Однажды нас повели на экскурсию. Недалеко от площади стояло высокое здание из красного кирпича – «Народный дом». Там находилась картинная галерея. Мне запомнилась только одна картина. Она висела в комнате с розоватыми стенами, прямо против входа. Картина батальная: идет бой, видны дымки из разрывающихся ядер, а на переднем плане – орудие; около него хлопочут два артиллериста, а позади стоит мужчина в красивой синей шинели с яркими отворотами, – командир, должно быть.

Помню, обратно в детдом мы шли, как обычно, парами. Меня, как одного из самых маленьких и потому, что ходил я все еще медленно из-за обваренного колена, поставили в хвост колонны, рядом с каким-то мальчишкой, а впереди шли две девочки. Шествие растянулось, и, когда все свернули за угол дома, мы с напарником остались на малолюдной улице одни.

Тут из палисадника выскочило несколько «вольных жаб» (так мы звали всех недетдомовских ребят). Они стали кричать нам: «Приютские крысы! Приютские крысы! Воровать пришли!» Потом они нас окружили, стали толкать и не пускали нагнать своих. «Вольные» сорвали с нас шапки-ушанки, мы успели выхватить шапки у них из рук, а надеть на головы уже боялись – ведь шапки они могли совсем отнять у нас или забросить куда попало. «Вольные жабы» стали издеваться над нашими стрижеными головами (нас стригли под ноль, борясь со вшивостью) и щелкать нас «по кумполам». Мы стали отбиваться, началась драка. В порядке самообороны я опять применил недавно освоенный прием: ударил одного из противников здоровой ногой в живот. Он сразу согнулся и скис, но врагов было больше, чем нас, да и сами они были взрослее, так что нас сшибли с ног и стали бить лежачих.
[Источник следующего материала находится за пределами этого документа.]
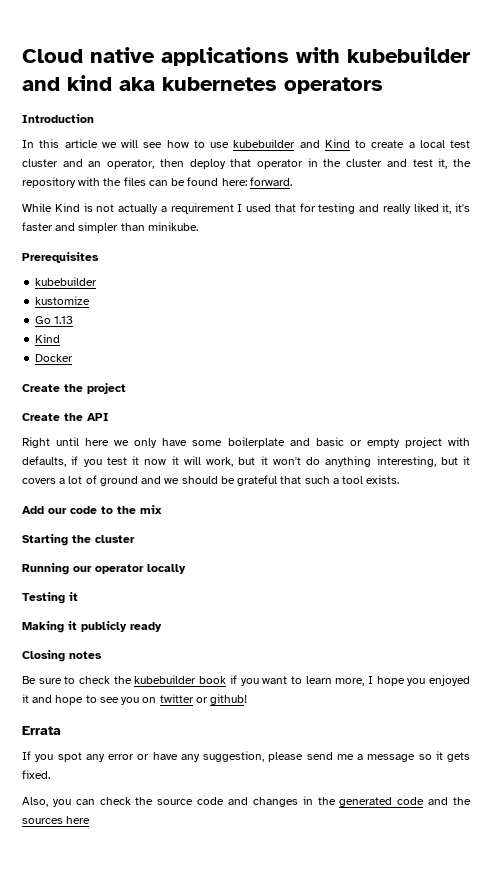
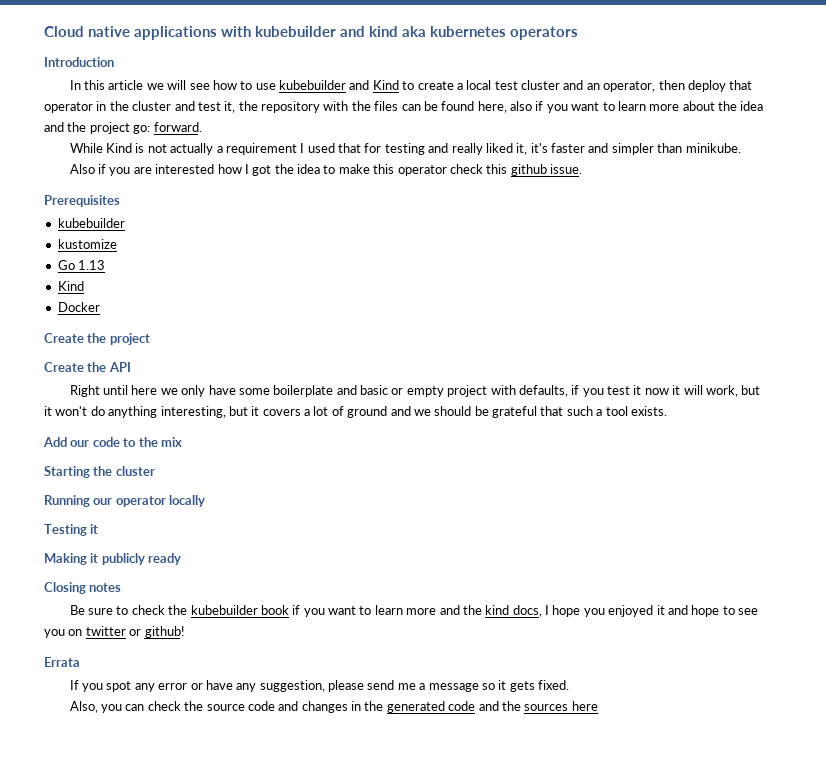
[221,178,247,186] here: -> [477,101,764,113] [44,122,151,134] here, also if you want to learn more about the idea and the project go:
(198, 226) none -> [69,164,583,176] // Also if you are interested how I got the idea to make this operator check this github issue.
[335,678,365,686] more, -> [406,605,542,617] more and the kind docs,

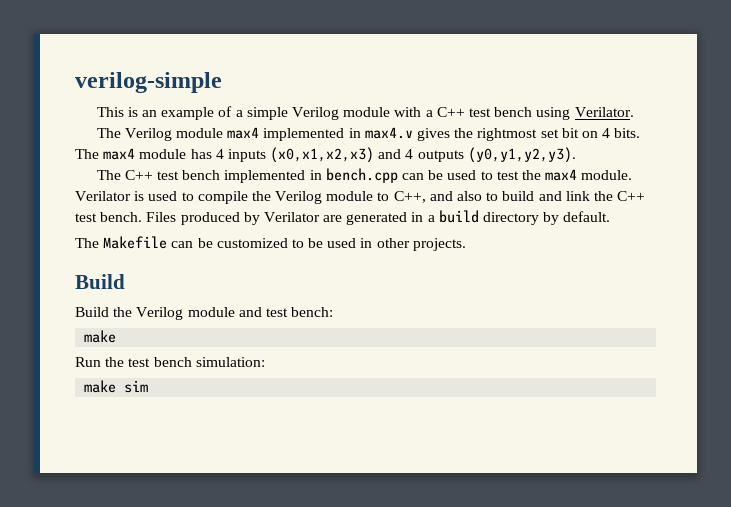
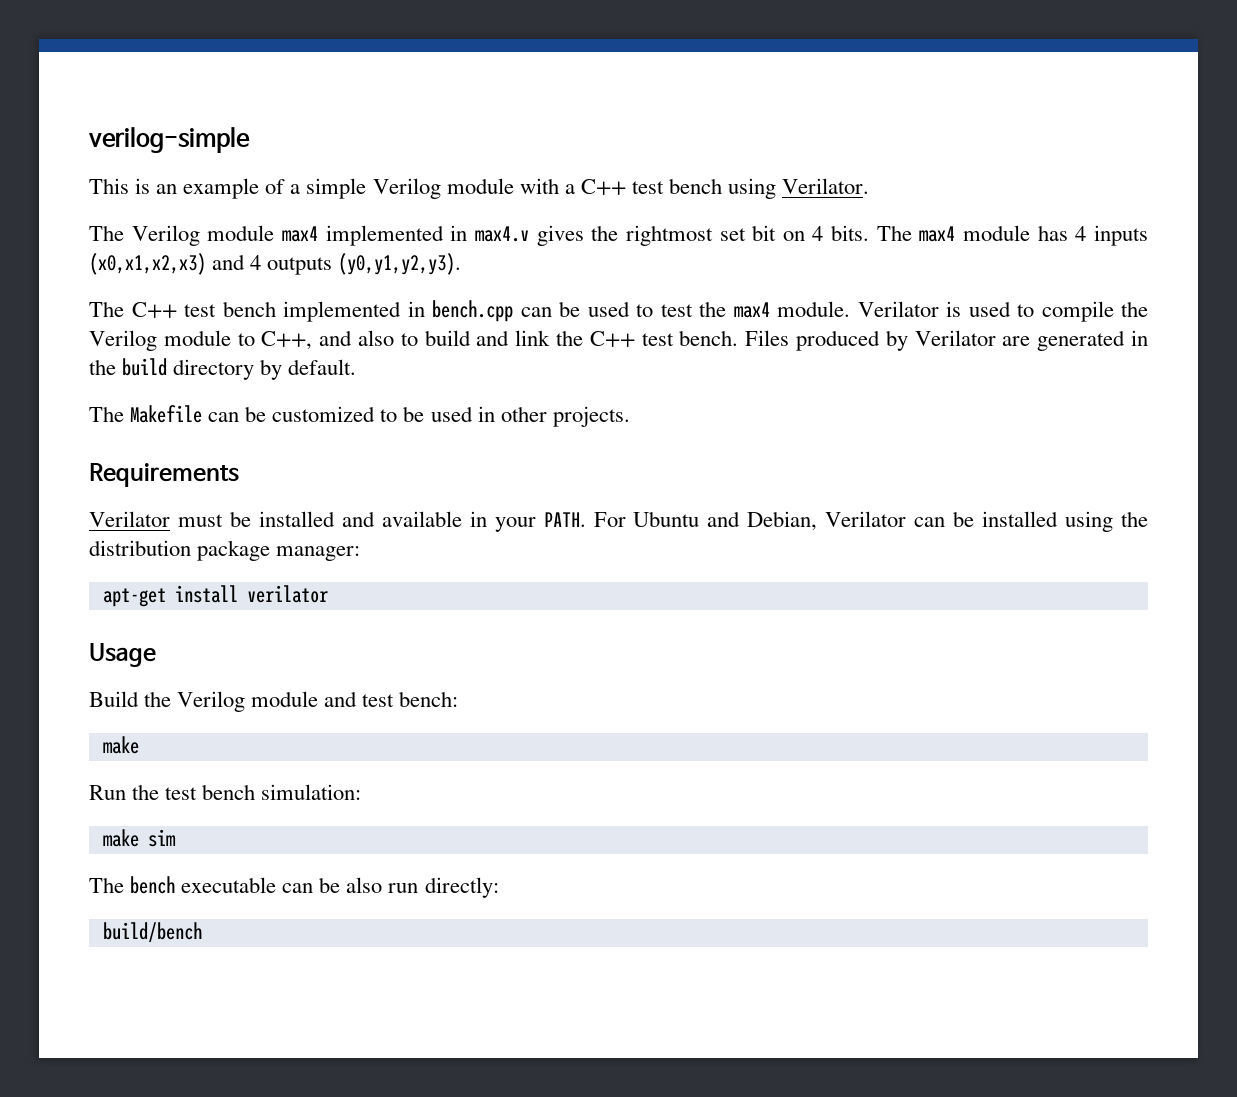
[427,215,435,222] a -> [89,359,116,375] the
[75,274,125,289] Build -> [89,463,239,487] [89,511,1148,532] [89,540,361,561] [102,585,328,607] [89,643,156,667] Requirements // Verilator must be installed and available in your PATH. For Ubuntu and Debian, Verilator can be installed using the distribution package manager: // apt-get install verilator // Usage
(149, 386) none -> [89,876,499,898] [102,922,202,942] // The bench executable can be also run directly: // build/bench

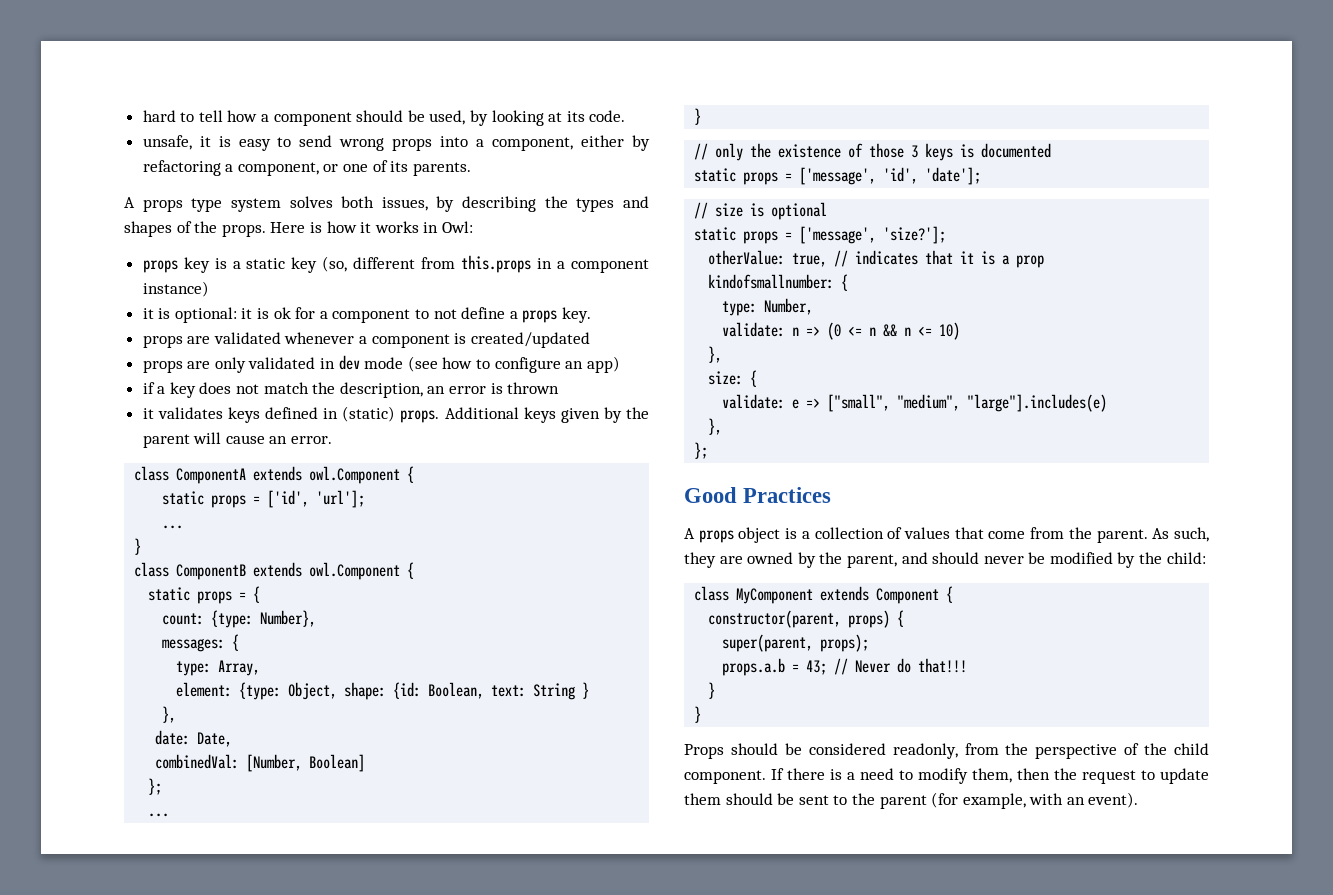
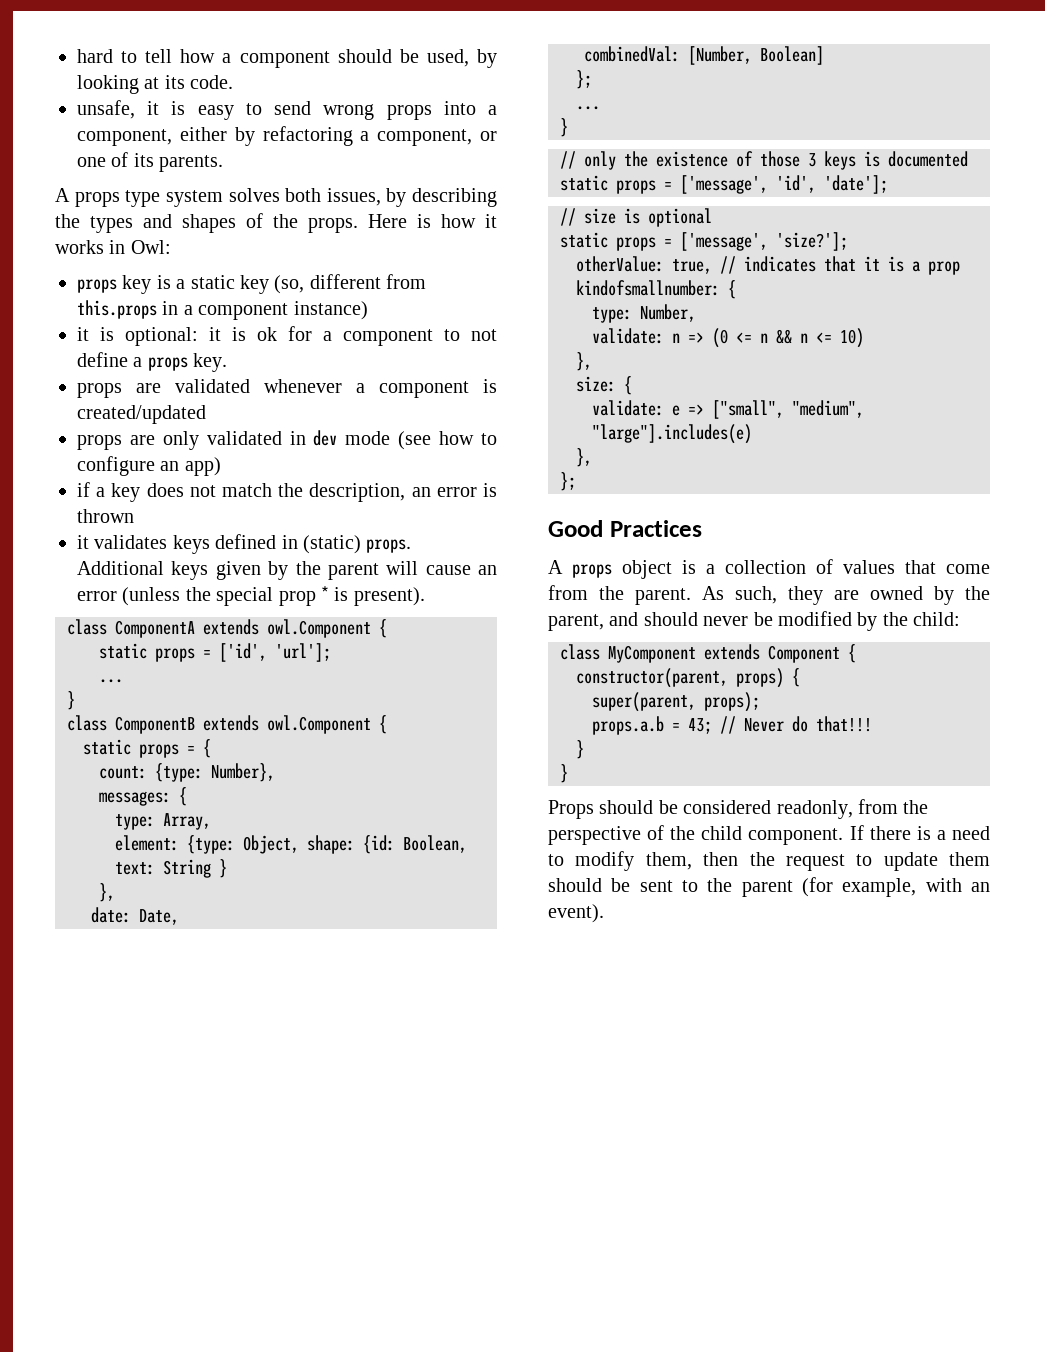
[291,436,333,444] error. -> [77,586,425,606] error (unless the special prop * is present).

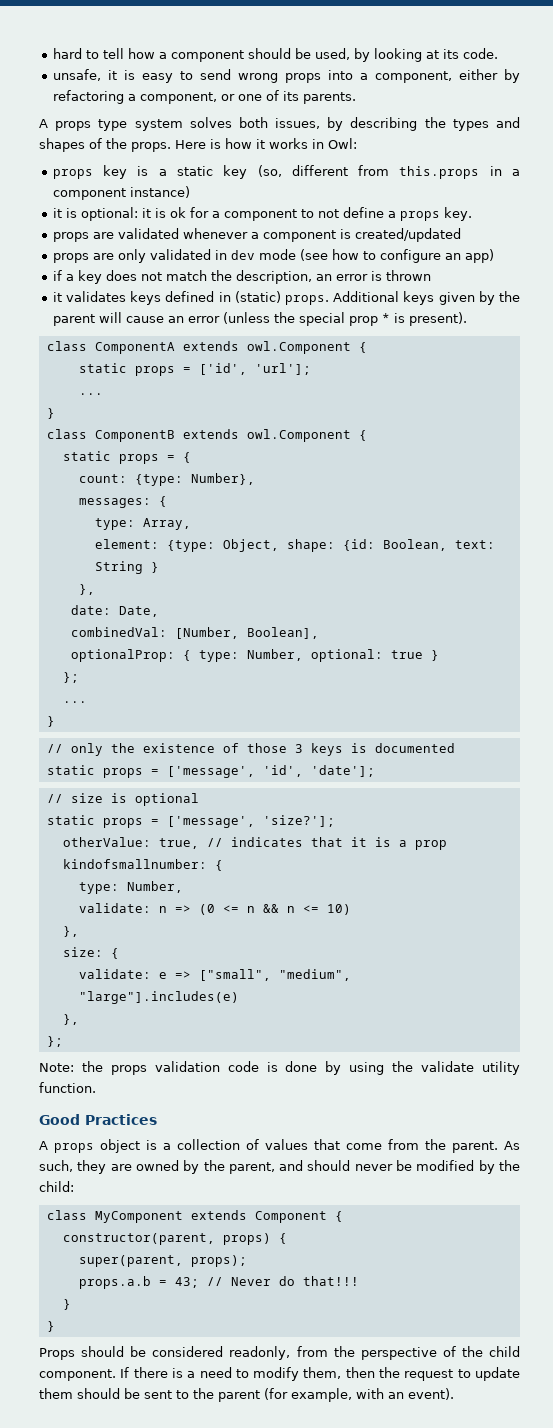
[760,46,824,65] Boolean] -> [246,627,319,639] [70,649,439,662] Boolean], // optionalProp: { type: Number, optional: true }
(576, 481) none -> [39,1061,521,1075] [39,1082,96,1093] // Note: the props validation code is done by using the validate utility function.

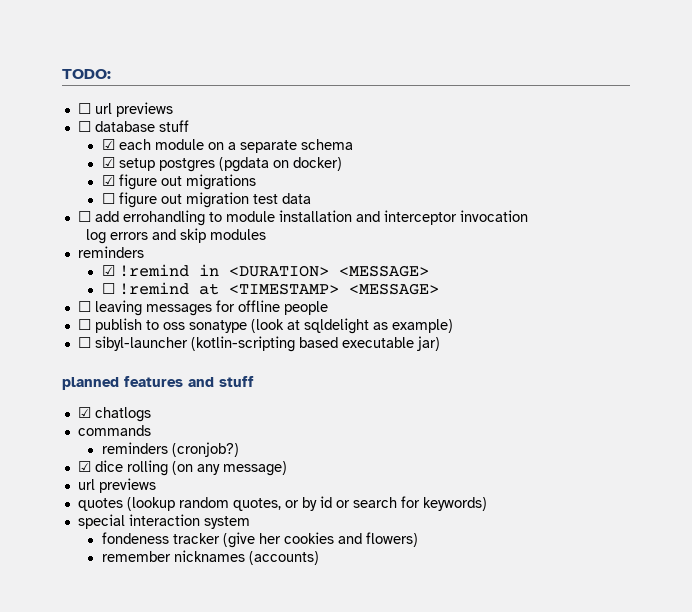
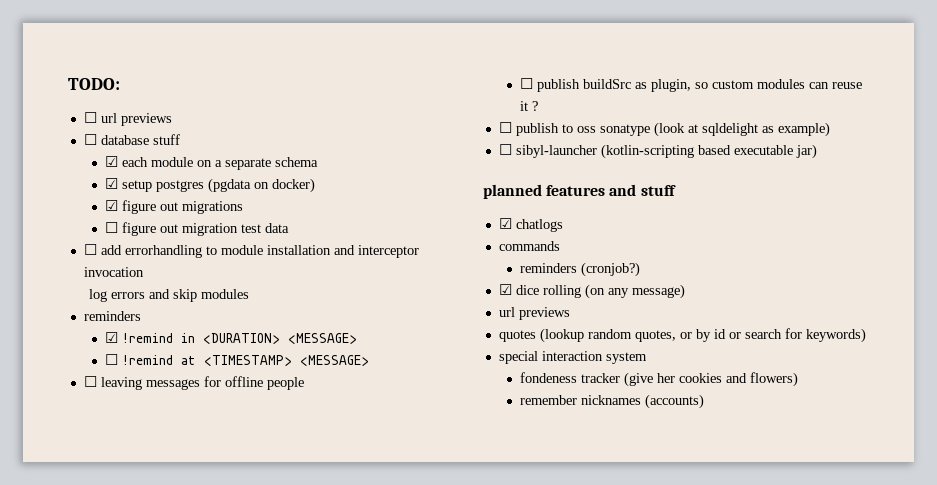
[122,210,205,226] errohandling -> [124,245,202,258] errorhandling
(328, 308) none -> [520,78,863,92] [520,101,539,111] // ☐ publish buildSrc as plugin, so custom modules can reuse it ?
Тем временем девочки, до этого шедшие в паре впереди нас, спохватились, что мы отстали, вернулись и подняли визг и крик. Их услыхали несколько детдомовских ребят из старшей спальни; они шли не вместе со всеми (старшие не очень-то любили ходить парами), а где-то по другой стороне улицы, поотстав от группы. Они сразу же бросились выручать нас и начали почем зря лупить «вольных». Тут прибежала воспитательница и стала метаться от одного детдомовца к другому, уговаривать и слезно умолять их прекратить драку, вернее избиение, и те нехотя послушались.

После этого события и еще после нескольких подобных же случаев на улицах Старой Руссы я понял, что хоть в детдоме ребята и дразнят друг друга, и ссорятся, и даже дерутся между собой, вне детдома они всегда приходят друг дружке на помощь. Усвоил я и другую истину: если на тебя напали, нечего стесняться – надо бить с наибольшей силой в самые болевые места. Ведь тот, кто нападает, сам себя ставит как бы вне закона, и по отношению к нему справедливы любые приемы. Обороняющийся – всегда прав.

Надо сказать, что взрослые жители Старой Руссы (не все, разумеется) не любили детдомовцев и иначе как «приютскими крысами» нас и не звали. Они считали, что все мы воры, и вдобавок были уверены, что все мы больны заразными болезнями. С их голоса пели и «вольные» дети. Вообще ребята тогда были злее, недоброжелательнее, завистливее друг к другу, нежели теперь. Нынешние дети тоже, конечно, и ссорятся, и дерутся между собой, – и все-таки они куда добрее, открытее и добродушнее детей моего поколения. Тут сказалось и непрерывное повышение семейного достатка, и общий рост образованности, и то, что уже тридцать лет нет войны. Сказывается и воспитание в детских садах, где ребятишек учат хорошо относиться друг к другу. Происходит медленный, постепенный, но необратимый процесс нарастания детской доброты. Со временем он коснется и взрослых.